On 24May2019 1018, Victor Stinner wrote:
Le ven. 24 mai 2019 à 18:14, Steve Dower <steve.dower@python.org> a écrit :
On 24May2019 0825, Victor Stinner wrote:
I started to modify Python **internals** to pass "runtime" and "tstate" in core files: pystate.c, ceval.c, pyerrors.c, signalmodule.c, pylifecycle.c, coreconfig.c, gcmodule.c, ...
This is why some of us have been advocating for a new structure - "PyContext" or similar - that can contain the information needed.
What do you plan to put in such PyContext?
We hadn't figured that out yet, but given that Yury found we needed contextvars because thread locals weren't sufficient after many years, I don't want to assume that the thread state is sufficient.
If we always pass the context struct by pointer, we can even expand its contents without breaking existing code. It just seems like a good engineering design to allow for future growth here.
Though I see you've gone ahead and modified the APIs already without waiting for discussion or review, so I guess this is how CPython works now *shrug*
Well, we had a discussion at Pycon and we agreed to add new parameters to pass a "context". But we didn't define how the context would look like. We also agreed to not touch the public API, only internals. As soon as it's internal, we are free to modify whenever.
Only from a forwards/backwards compatibility point of view, not for checking in code without review or discussion. Especially when you know there's a group of people interested and actively trying to participate in this area.

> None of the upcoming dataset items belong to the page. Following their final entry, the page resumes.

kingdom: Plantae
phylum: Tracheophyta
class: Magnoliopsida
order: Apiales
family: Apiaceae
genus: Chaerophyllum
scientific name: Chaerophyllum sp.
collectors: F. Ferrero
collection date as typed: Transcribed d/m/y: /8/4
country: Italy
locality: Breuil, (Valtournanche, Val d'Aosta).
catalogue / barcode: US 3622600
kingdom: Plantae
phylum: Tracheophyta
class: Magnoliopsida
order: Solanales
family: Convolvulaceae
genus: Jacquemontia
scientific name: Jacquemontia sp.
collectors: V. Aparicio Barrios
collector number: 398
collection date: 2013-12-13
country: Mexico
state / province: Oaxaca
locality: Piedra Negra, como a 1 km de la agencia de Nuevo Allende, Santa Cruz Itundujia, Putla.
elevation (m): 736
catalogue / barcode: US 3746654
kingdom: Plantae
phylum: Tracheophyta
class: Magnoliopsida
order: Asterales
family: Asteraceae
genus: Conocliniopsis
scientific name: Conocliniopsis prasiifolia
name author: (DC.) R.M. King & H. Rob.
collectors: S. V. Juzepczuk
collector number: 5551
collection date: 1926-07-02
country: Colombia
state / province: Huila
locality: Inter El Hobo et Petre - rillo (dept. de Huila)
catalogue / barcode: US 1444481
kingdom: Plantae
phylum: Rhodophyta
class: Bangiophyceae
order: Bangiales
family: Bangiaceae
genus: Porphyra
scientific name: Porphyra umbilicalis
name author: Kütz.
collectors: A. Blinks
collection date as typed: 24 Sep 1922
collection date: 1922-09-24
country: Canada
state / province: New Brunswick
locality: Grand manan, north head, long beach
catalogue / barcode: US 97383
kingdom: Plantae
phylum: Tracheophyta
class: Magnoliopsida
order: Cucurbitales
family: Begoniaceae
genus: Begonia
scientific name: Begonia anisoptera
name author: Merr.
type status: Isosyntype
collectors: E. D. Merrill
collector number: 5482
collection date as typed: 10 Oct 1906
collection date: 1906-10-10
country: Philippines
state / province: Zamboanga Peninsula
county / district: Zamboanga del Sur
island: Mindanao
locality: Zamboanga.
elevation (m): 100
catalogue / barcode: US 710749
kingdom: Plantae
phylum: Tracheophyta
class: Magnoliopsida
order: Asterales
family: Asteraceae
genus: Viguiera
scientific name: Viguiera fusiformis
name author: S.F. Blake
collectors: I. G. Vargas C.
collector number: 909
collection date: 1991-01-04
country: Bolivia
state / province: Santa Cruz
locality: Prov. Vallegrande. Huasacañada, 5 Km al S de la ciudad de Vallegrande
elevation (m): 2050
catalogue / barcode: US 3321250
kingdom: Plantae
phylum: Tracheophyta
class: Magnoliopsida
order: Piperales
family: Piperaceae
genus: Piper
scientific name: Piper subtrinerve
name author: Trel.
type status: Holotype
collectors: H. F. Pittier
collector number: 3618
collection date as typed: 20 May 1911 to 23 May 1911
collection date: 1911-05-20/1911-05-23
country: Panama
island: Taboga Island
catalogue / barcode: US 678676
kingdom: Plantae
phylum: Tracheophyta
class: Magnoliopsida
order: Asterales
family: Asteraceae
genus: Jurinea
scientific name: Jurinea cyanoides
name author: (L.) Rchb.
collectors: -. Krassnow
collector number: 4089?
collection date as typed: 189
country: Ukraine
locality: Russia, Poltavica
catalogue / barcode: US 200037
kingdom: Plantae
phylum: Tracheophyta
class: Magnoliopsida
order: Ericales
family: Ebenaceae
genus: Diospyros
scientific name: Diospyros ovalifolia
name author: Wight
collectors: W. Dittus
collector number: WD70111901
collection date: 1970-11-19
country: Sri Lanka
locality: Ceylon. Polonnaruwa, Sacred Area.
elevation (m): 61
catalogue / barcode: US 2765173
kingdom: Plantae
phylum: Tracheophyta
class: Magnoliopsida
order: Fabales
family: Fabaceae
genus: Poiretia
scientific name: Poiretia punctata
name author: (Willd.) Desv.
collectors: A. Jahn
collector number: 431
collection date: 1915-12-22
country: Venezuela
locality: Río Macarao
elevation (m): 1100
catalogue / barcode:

I went ahead to "discover" through the code what we need. So far, it seems like "it depends" :-) Each function has different needs.
Right, but for the most part, it's all going to come via the thread state, since that's our compatibility restriction. So probably best to pass that around consistently than try and select the minimal part of the interface for each function.
Or start with the PyContext struct that only contains the current thread state, and if we find reasons to move some things to the context level rather than the thread level, we have the ability to do that without breaking even ourselves.